Belanghebbende, vertegenwoordigd door A.F. van der Weiden, heeft een aantal middelen voorgesteld in het cassatieberoep. De Staatssecretaris, vertegenwoordigd door [P], heeft een verweerschrift ingediend. De Hoge Raad heeft de middelen beoordeeld en geconcludeerd dat deze niet kunnen leiden tot vernietiging van de uitspraak van het Hof. De Hoge Raad heeft daarbij geen motivering hoeven geven, aangezien de beoordeling van de middelen niet vereist dat er antwoorden worden gegeven op vragen die van belang zijn voor de eenheid of ontwikkeling van het recht, zoals vermeld in artikel 81, lid 1, van de Wet op de rechterlijke organisatie.

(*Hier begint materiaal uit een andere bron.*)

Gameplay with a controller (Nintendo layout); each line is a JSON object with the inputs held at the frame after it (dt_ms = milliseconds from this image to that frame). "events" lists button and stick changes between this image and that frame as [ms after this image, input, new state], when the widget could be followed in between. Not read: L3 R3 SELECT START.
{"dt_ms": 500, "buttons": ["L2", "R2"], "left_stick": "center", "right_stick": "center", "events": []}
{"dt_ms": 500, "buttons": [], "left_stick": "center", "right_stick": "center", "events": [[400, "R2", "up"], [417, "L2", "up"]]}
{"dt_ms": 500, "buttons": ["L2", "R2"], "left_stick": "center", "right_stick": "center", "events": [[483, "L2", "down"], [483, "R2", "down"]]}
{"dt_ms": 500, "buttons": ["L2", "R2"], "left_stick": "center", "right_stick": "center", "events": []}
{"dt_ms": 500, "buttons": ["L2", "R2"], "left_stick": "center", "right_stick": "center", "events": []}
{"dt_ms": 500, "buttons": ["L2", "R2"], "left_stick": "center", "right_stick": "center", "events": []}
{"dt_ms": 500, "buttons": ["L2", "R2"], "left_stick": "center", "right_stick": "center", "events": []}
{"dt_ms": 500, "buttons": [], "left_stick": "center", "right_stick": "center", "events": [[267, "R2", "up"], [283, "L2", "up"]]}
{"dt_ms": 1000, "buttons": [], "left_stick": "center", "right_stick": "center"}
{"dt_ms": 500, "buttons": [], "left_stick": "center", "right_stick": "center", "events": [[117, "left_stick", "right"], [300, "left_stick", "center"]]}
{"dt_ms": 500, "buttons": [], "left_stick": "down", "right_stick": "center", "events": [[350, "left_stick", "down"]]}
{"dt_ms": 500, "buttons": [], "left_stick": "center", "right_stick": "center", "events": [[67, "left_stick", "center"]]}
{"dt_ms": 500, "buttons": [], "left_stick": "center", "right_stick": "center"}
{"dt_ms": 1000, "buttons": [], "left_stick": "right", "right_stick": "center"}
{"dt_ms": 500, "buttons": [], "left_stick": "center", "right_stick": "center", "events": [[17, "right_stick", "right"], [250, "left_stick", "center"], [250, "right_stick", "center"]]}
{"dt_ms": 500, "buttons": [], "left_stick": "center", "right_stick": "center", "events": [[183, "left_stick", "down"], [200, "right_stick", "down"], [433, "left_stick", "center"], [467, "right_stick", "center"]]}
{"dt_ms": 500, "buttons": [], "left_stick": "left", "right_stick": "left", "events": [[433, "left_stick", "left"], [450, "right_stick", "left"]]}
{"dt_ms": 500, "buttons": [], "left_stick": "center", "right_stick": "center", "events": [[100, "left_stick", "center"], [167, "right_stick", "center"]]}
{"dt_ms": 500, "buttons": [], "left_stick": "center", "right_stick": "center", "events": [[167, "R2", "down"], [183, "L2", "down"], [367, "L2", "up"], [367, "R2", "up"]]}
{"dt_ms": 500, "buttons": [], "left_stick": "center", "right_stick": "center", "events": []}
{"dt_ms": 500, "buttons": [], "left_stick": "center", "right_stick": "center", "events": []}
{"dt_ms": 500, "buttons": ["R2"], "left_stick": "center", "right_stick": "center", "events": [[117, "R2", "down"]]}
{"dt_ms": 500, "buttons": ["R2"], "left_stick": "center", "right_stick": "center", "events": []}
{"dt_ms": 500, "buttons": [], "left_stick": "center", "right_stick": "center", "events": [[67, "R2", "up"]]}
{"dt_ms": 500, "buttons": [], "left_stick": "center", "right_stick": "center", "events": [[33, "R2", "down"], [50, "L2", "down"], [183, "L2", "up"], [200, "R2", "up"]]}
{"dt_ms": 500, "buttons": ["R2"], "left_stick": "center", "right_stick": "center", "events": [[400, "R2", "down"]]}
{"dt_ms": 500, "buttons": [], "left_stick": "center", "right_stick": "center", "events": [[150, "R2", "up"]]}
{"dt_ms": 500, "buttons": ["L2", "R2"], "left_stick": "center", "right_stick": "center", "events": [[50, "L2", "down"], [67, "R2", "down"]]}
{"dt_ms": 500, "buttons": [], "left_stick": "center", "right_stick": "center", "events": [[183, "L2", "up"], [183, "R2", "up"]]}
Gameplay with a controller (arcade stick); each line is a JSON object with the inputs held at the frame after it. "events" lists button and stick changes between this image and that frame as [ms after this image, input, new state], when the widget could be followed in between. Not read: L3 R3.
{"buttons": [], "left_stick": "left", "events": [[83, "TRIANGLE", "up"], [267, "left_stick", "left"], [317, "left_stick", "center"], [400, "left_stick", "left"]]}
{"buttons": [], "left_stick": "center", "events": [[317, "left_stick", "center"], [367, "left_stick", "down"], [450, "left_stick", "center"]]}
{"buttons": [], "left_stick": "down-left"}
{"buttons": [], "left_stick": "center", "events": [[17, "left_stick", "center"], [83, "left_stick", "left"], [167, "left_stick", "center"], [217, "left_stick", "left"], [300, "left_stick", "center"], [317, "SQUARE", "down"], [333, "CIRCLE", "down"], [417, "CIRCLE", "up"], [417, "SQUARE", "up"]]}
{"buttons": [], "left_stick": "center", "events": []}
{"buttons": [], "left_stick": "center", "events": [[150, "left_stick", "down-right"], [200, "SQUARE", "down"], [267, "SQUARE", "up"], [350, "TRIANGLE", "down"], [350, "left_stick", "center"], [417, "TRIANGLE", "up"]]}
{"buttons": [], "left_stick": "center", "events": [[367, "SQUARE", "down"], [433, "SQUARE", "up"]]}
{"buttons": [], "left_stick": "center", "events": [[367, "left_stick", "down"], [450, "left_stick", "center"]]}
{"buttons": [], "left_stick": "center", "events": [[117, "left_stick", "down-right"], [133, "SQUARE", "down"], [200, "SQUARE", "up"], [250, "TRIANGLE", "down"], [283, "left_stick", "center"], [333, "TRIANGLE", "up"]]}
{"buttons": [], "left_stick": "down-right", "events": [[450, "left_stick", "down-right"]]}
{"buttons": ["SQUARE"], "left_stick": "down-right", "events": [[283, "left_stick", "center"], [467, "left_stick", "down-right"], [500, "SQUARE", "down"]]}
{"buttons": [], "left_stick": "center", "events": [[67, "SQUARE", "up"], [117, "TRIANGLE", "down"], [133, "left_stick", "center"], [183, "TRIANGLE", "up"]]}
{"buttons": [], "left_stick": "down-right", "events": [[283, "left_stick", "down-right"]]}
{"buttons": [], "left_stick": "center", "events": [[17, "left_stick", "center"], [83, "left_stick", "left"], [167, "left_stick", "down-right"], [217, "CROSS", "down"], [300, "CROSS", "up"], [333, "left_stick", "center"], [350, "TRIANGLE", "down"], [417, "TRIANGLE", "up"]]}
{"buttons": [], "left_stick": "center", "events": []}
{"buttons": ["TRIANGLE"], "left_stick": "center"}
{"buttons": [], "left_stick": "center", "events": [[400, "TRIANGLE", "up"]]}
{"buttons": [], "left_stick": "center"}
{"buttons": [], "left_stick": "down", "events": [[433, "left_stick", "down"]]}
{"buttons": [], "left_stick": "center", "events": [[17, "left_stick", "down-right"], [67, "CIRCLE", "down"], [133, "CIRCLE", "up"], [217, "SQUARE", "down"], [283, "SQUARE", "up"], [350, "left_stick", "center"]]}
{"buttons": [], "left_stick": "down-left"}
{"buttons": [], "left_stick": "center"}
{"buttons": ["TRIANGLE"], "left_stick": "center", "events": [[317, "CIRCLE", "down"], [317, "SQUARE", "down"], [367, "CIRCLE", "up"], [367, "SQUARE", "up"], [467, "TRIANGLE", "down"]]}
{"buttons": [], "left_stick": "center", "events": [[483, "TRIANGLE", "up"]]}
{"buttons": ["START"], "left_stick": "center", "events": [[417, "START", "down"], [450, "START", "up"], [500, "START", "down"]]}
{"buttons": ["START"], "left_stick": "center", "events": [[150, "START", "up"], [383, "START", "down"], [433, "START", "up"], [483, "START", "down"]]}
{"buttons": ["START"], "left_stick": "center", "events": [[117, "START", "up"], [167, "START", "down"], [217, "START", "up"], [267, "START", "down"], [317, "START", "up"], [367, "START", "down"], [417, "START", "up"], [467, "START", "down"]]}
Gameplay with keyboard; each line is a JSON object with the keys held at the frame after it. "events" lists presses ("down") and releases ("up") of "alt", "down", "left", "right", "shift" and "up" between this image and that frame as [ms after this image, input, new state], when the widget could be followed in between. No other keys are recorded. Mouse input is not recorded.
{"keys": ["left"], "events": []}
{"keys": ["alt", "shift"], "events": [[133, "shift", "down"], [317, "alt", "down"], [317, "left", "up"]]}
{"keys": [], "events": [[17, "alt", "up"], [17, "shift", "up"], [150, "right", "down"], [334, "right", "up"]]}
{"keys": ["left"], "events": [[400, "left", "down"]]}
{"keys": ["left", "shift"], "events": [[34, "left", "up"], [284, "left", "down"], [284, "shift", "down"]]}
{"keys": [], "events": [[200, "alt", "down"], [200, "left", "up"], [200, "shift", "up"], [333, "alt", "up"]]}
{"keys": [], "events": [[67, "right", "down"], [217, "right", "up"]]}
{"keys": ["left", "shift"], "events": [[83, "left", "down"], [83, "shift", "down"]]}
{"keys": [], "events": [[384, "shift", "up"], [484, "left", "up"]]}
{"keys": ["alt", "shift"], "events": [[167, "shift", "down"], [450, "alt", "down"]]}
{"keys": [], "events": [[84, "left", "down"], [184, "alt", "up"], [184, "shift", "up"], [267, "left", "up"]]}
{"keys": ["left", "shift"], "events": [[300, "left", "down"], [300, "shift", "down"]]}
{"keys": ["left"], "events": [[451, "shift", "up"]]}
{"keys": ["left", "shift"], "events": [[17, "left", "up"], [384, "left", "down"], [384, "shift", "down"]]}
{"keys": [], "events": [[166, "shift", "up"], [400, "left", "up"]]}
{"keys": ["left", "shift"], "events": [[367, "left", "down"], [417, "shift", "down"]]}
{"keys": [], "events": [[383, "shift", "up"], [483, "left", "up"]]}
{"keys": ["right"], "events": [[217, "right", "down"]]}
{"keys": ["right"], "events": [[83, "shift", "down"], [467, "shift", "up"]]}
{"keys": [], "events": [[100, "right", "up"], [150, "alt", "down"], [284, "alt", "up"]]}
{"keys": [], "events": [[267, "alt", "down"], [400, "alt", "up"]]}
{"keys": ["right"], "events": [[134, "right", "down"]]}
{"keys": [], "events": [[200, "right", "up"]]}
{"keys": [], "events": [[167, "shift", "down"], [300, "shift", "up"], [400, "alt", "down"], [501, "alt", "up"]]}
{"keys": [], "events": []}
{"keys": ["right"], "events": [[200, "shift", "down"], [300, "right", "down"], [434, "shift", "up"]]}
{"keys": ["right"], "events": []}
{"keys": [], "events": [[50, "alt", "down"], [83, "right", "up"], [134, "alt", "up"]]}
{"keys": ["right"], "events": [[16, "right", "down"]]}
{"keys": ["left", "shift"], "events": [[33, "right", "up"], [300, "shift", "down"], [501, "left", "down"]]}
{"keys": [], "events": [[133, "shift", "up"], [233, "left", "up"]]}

Daarnaast heeft de Hoge Raad vastgesteld dat er sprake is van een overschrijding van de redelijke termijn in de cassatieprocedure, die begon op 30 juli 2020. Hoewel deze overschrijding niet leidt tot een vergoeding voor immateriële schade, heeft de Hoge Raad wel besloten om de boetes te verminderen. De overschrijding van de redelijke termijn bedraagt minder dan zes maanden en de boetes zijn meer dan € 1.000. De Hoge Raad heeft de boetes verminderd met 5 procent, tot respectievelijk € 12.401 en € 4.551.
De Hoge Raad heeft in zijn beslissing het beroep in cassatie ongegrond verklaard, de uitspraak van het Hof vernietigd voor zover deze betrekking heeft op de boetes, en de boetes verminderd. De uitspraak is openbaar uitgesproken door de vice-president en twee raadsheren, in aanwezigheid van de waarnemend griffier.